Deeply felt moral outrage tends to give the lie to philosophical materialism, because many find it hard to hold compatible a belief in sin with a belief that matter and energy are all that exist. These dual beliefs speed in opposite directions, and the intellectual strain involved in trying to encompass them both has led many thinkers to jettison their atheism. If there is a Law, there must be a Lawgiver. If there is no Law, if you and I are just competing (and sometimes cooperating) bags of seawater, then why in the world should I let you tell me what to do? And don’t tell me that it is ultimately in my own best interests. I’ll determine what is in my own best interests, thank you. And besides, your moralizing is always telling me to do what is not in my own interests simply because it is the “good and right thing to do.” We’re back at that again. There is no escaping the categories of goodness and badness, holiness and sin. Expressions of moral indignation remind us of this truth. Hooray indignation.
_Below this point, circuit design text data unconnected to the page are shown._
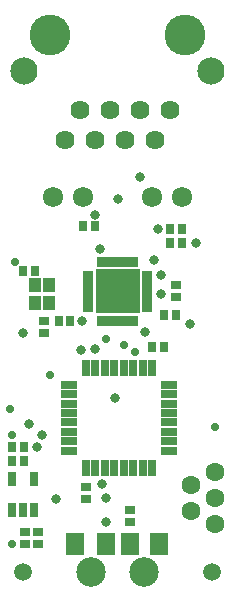
<source format=gbr>
%TF.GenerationSoftware,Altium Limited,Altium Designer,23.1.1 (15)*%
G04 Layer_Color=8388736*
%FSLAX45Y45*%
%MOMM*%
%TF.SameCoordinates,8534D3C2-D56F-49E7-8A62-4489C1F11DDD*%
%TF.FilePolarity,Negative*%
%TF.FileFunction,Soldermask,Top*%
%TF.Part,Single*%
G01*
G75*
%TA.AperFunction,SMDPad,CuDef*%
%ADD33C,0.70320*%
%ADD34R,0.80320X0.90320*%
%ADD35R,0.70320X1.40320*%
%ADD36R,1.40320X0.70320*%
%ADD37R,0.90320X0.80320*%
%ADD38R,0.50320X0.90320*%
%ADD39R,3.70320X3.70320*%
%ADD40R,0.90320X0.50320*%
%ADD41R,1.50320X1.90320*%
%ADD42R,0.80320X1.30320*%
%ADD43R,1.10320X1.15320*%
%TA.AperFunction,ComponentPad*%
%ADD44C,1.50320*%
%ADD45C,3.45320*%
%ADD46C,2.30320*%
%ADD47C,1.62320*%
%ADD48C,1.72320*%
%ADD49C,1.80320*%
%ADD50C,1.00320*%
%ADD51C,1.60320*%
%ADD52C,2.50320*%
%TA.AperFunction,ViaPad*%
%ADD53C,0.80320*%
D33*
X1050000Y2150000D02*
D03*
X1150000Y2090000D02*
D03*
X430000Y1890000D02*
D03*
X85000Y1605000D02*
D03*
X105000Y1380000D02*
D03*
Y460000D02*
D03*
X130000Y2850000D02*
D03*
X900000Y2200000D02*
D03*
X1820000Y1450000D02*
D03*
D34*
X1490000Y2400000D02*
D03*
X1390000D02*
D03*
X1545000Y3010000D02*
D03*
X1445000D02*
D03*
X810000Y3150000D02*
D03*
X710000D02*
D03*
X1445000Y3130000D02*
D03*
X1545000D02*
D03*
X1290000Y2130000D02*
D03*
X1390000D02*
D03*
X105000Y1280000D02*
D03*
X205000D02*
D03*
X105000Y1160000D02*
D03*
X205000D02*
D03*
X300000Y2770000D02*
D03*
X200000D02*
D03*
X600000Y2350000D02*
D03*
X500000D02*
D03*
D35*
X1290000Y1955000D02*
D03*
X1210000D02*
D03*
X1130000D02*
D03*
X1050000D02*
D03*
X730000D02*
D03*
X810000D02*
D03*
X890000D02*
D03*
X970000D02*
D03*
X730000Y1105000D02*
D03*
X810000D02*
D03*
X890000D02*
D03*
X970000D02*
D03*
X1290000D02*
D03*
X1210000D02*
D03*
X1130000D02*
D03*
X1050000D02*
D03*
D36*
X585000Y1810000D02*
D03*
Y1730000D02*
D03*
Y1650000D02*
D03*
Y1570000D02*
D03*
Y1250000D02*
D03*
Y1330000D02*
D03*
Y1410000D02*
D03*
Y1490000D02*
D03*
X1435000Y1250000D02*
D03*
Y1330000D02*
D03*
Y1410000D02*
D03*
Y1490000D02*
D03*
Y1810000D02*
D03*
Y1730000D02*
D03*
Y1650000D02*
D03*
Y1570000D02*
D03*
D37*
X1490000Y2550000D02*
D03*
Y2650000D02*
D03*
X730000Y940000D02*
D03*
Y840000D02*
D03*
X325000Y460000D02*
D03*
Y560000D02*
D03*
X1100000Y650000D02*
D03*
Y750000D02*
D03*
X215000Y460000D02*
D03*
Y560000D02*
D03*
X380000Y2350000D02*
D03*
Y2250000D02*
D03*
D38*
X1000000Y2850000D02*
D03*
X1050000D02*
D03*
X1100000D02*
D03*
X1150000D02*
D03*
X950000D02*
D03*
X900000D02*
D03*
X850000D02*
D03*
X1000000Y2350000D02*
D03*
X950000D02*
D03*
X900000D02*
D03*
X850000D02*
D03*
X1050000D02*
D03*
X1100000D02*
D03*
X1150000D02*
D03*
D39*
X1000000Y2600000D02*
D03*
D40*
X750000D02*
D03*
Y2650000D02*
D03*
Y2700000D02*
D03*
Y2750000D02*
D03*
Y2550000D02*
D03*
Y2500000D02*
D03*
Y2450000D02*
D03*
X1250000Y2600000D02*
D03*
Y2550000D02*
D03*
Y2500000D02*
D03*
Y2450000D02*
D03*
Y2650000D02*
D03*
Y2700000D02*
D03*
Y2750000D02*
D03*
D41*
X1350000Y460000D02*
D03*
X1100000D02*
D03*
X900000D02*
D03*
X640000D02*
D03*
D42*
X105000Y750000D02*
D03*
X295000D02*
D03*
Y1010000D02*
D03*
X105000D02*
D03*
X200000Y750000D02*
D03*
D43*
X300000Y2652500D02*
D03*
X420000Y2497500D02*
D03*
Y2652500D02*
D03*
X300000Y2497500D02*
D03*
D44*
X200000Y220000D02*
D03*
X1800000D02*
D03*
D45*
X1571500Y4772000D02*
D03*
X428500D02*
D03*
D46*
X210000Y4467000D02*
D03*
X1790000D02*
D03*
D47*
X1444500Y4137000D02*
D03*
X1317500Y3883000D02*
D03*
X1190500Y4137000D02*
D03*
X1063500Y3883000D02*
D03*
X936500Y4137000D02*
D03*
X809500Y3883000D02*
D03*
X682500Y4137000D02*
D03*
X555500Y3883000D02*
D03*
D48*
X453500Y3400000D02*
D03*
X707500D02*
D03*
X1292500D02*
D03*
X1546500D02*
D03*
D49*
X1000000Y2600000D02*
D03*
D50*
X1080000Y2520000D02*
D03*
Y2680000D02*
D03*
X920000D02*
D03*
Y2520000D02*
D03*
D51*
X1620000Y960000D02*
D03*
Y740000D02*
D03*
X1820000Y1070000D02*
D03*
Y850000D02*
D03*
Y630000D02*
D03*
D52*
X775000Y225000D02*
D03*
X1225000D02*
D03*
D53*
X250000Y1480000D02*
D03*
X320000Y1280000D02*
D03*
X1660000Y3010000D02*
D03*
X360000Y1380000D02*
D03*
X1610000Y2320000D02*
D03*
X870000Y970000D02*
D03*
X980000Y1700000D02*
D03*
X200000Y2250000D02*
D03*
X690000Y2100000D02*
D03*
X1230000Y2260000D02*
D03*
X1310000Y2870000D02*
D03*
X1370000Y2740000D02*
D03*
X810000Y2110000D02*
D03*
Y3250000D02*
D03*
X1000000Y3380000D02*
D03*
X1340000Y3130000D02*
D03*
X1190000Y3570000D02*
D03*
X850000Y2960000D02*
D03*
X480000Y840000D02*
D03*
X700000Y2350000D02*
D03*
X1370000Y2575000D02*
D03*
X900000Y850000D02*
D03*
Y650000D02*
D03*
%TF.MD5,1f0d3e9be2002a4ebf6d3ff0e20e1af9*%
M02*

</source>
Second, Keller’s point about the secular mindset lacking a concept of sin strikes me as pretty well-taken as long as we are referring to one’s own sin. I agree: people who do not view themselves as sinful will be very hard to reach with the gospel of Jesus. It won’t be relevant for them. Of course, this is an old story. Jesus himself had a devil of a time trying to convert people who focused on other people’s sins but never their own. In the Bible such people go by the cover term “Pharisee”. A Pharisee hates everybody else’s sin but never sees it in himself. He hungers and thirsts for righteousness – other people’s righteousness. He’s already got it. If only everybody else were as good and reasonable as he, then everything would be fine.
These people are almost hopeless. Jesus had better luck with Simon Peter, who said to him, “Depart from me Lord; I am a sinful man” (Luke 5:8) than he did with his namesake Simon the Pharisee, who thought, “Depart from her; she’s a sinful woman.” (free paraphrase of Luke 7:39-40). The mindset of a person who is perpetually pleased with himself yet just as perpetually offended by others is reflected in a parable Jesus told about a Pharisee in Luke 18:9-14. This Pharisee lamented other people’s sins, while a nearby penitent tax collector lamented his own. The tax collector was forgiven and (presumably) became a better man.
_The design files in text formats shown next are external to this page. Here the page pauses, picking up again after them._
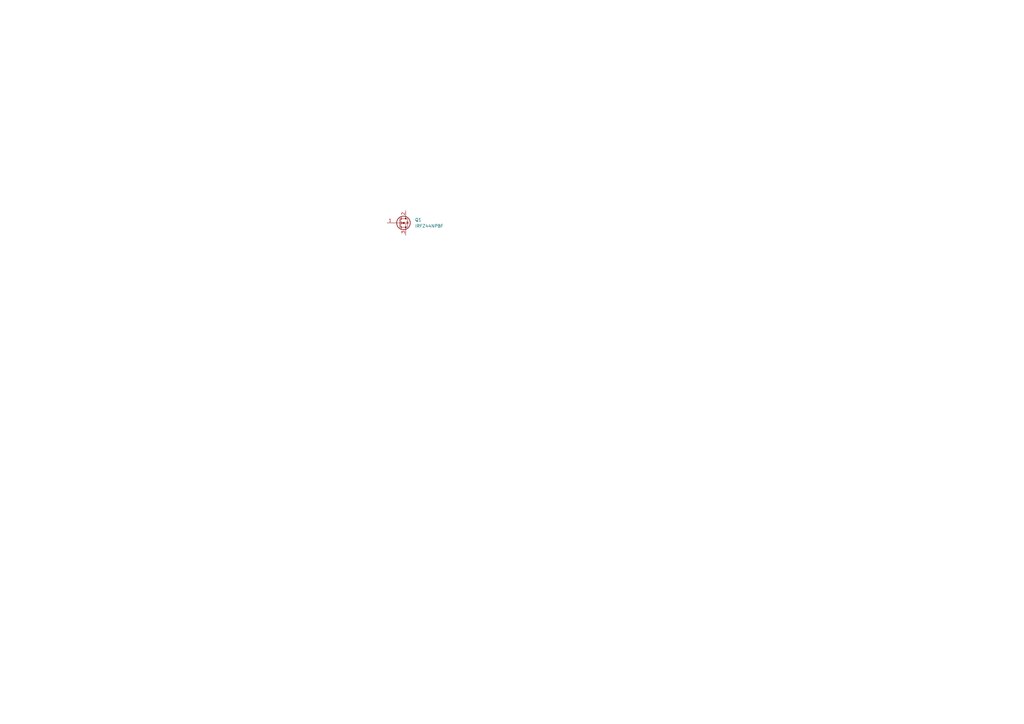
<source format=kicad_sch>
(kicad_sch (version 20230121) (generator eeschema)

  (uuid 89ce1d2c-cc8a-423d-968d-c47340f04443)

  (paper "A3")

  


  (symbol (lib_id "New_Library:IRFZ44N") (at 163.83 91.44 0) (unit 1)
    (in_bom yes) (on_board yes) (dnp no) (fields_autoplaced)
    (uuid 71e32fe8-84c4-4294-a3d9-c50486fc00e5)
    (property "Reference" "Q1" (at 170.18 90.17 0)
      (effects (font (size 1.27 1.27)) (justify left))
    )
    (property "Value" "IRFZ44NPBF" (at 170.18 92.71 0)
      (effects (font (size 1.27 1.27)) (justify left))
    )
    (property "Footprint" "Package_TO_SOT_THT:TO-220-3_Vertical" (at 170.18 93.345 0)
      (effects (font (size 1.27 1.27) italic) (justify left) hide)
    )
    (property "Datasheet" "https://www.mouser.kr/datasheet/2/196/Infineon_IRFZ44N_DataSheet_v01_01_EN-3166504.pdf" (at 163.83 91.44 0)
      (effects (font (size 1.27 1.27)) (justify left) hide)
    )
    (pin "1" (uuid cda67057-0ff6-48a6-9c7c-455f1966976f))
    (pin "2" (uuid 4f1374a6-10d0-4e3a-aed6-969b95981fda))
    (pin "3" (uuid dee19d20-8aa2-4c97-9afd-31773f94f15f))
    (instances
      (project "24V_Inv"
        (path "/3c92cd3e-3830-47e7-9963-31800eeabf85/03848658-1525-4110-bf96-0f22b071072d"
          (reference "Q1") (unit 1)
        )
      )
    )
  )
)

</source>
Though Pharisees ancient and modern can be very hard to reach, they do have this one thing in their favor. They know that sin exists, and they hate it. On the whole, I suppose it is better to have strong feelings about other people’s sins than to have no feelings about sin at all. Better a Pharisee than a Nietzschean psychopath. With a self-righteous Pharisee, one can at least hope, and I will certainly pray, that the finger of accusation can be taught to point in the opposite direction.